Le référentiel exige qu’une commande accessible au clavier et à tout dispositif de pointage permette la même action ; il ne dit pas laquelle. Le choix entre ces trois formes est donc le vôtre — c’est une décision d’ergonomie, pas une obligation.
6. Le geste, en second — et faut-il ce composant ?
Gardez le glisser si vos utilisateurs l’attendent : c’est un raccourci confortable pour qui peut le faire. Posez-le par-dessus les boutons, jamais à leur place, et préférez les événements de pointeur à l’API de glisser-déposer HTML, qui ignore le tactile.
Puis posez la question d’avant : la liste a-t-elle vraiment besoin d’être ordonnée à la main ? Un tri par colonne, une date, un champ « ordre » numéroté règlent souvent le besoin réel sans aucun geste ni aucun script de déplacement — et se lisent, s’impriment et se relisent mieux.
Au clavier
| Touche | Effet |
|---|---|
| Tab | Va au bouton suivant : Monter puis Descendre de chaque ligne. |
| Entrée / Espace | Déplace la ligne d’un rang. Le focus reste sur le bouton actionné, ou passe à l’autre bouton de la même ligne si celui-ci vient d’être désactivé. |
| Aucune | Rien ne déclenche un glisser au clavier : dragstart n’est émis que par un pointeur.
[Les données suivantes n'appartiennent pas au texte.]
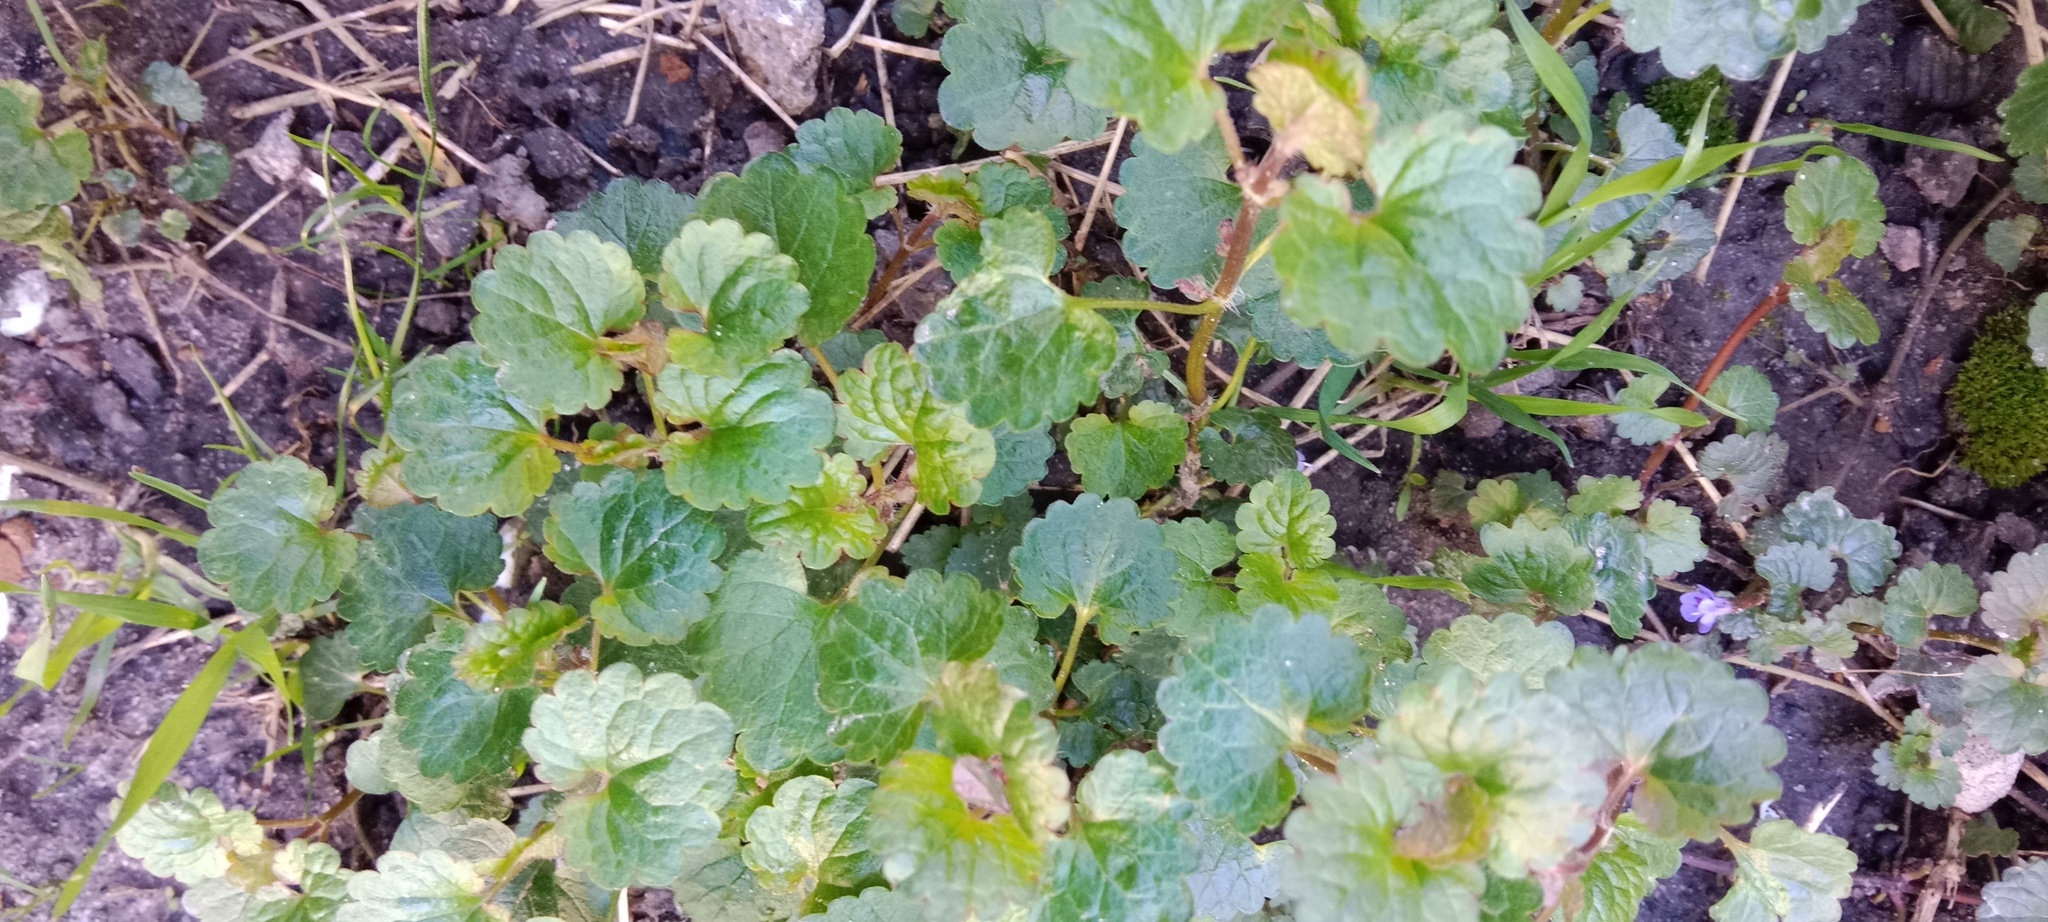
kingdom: Plantae
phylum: Tracheophyta
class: Magnoliopsida
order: Lamiales
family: Lamiaceae
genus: Glechoma
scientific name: Glechoma hederacea
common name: Ground ivy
C’est toute la raison d’être des boutons. |
Il n’existe pas de convention établie pour réordonner une liste au clavier — l’ARIA APG ne publie aucun motif de glisser-déposer. Deux boutons explicites valent donc mieux qu’une combinaison de touches inventée, que rien n’annoncera et que personne ne cherchera.
Ce que le lecteur d’écran restitue
Sur un bouton : le nom complet et sa nature — « Monter Accueil, bouton ». En tête de liste, l’indisponibilité s’y ajoute : « Monter Accueil, bouton, non disponible ». Après l’appui, le message de statut suit tout seul : « Accueil déplacé en position 2 sur 5 ». La formulation varie d’un lecteur à l’autre, les trois informations non.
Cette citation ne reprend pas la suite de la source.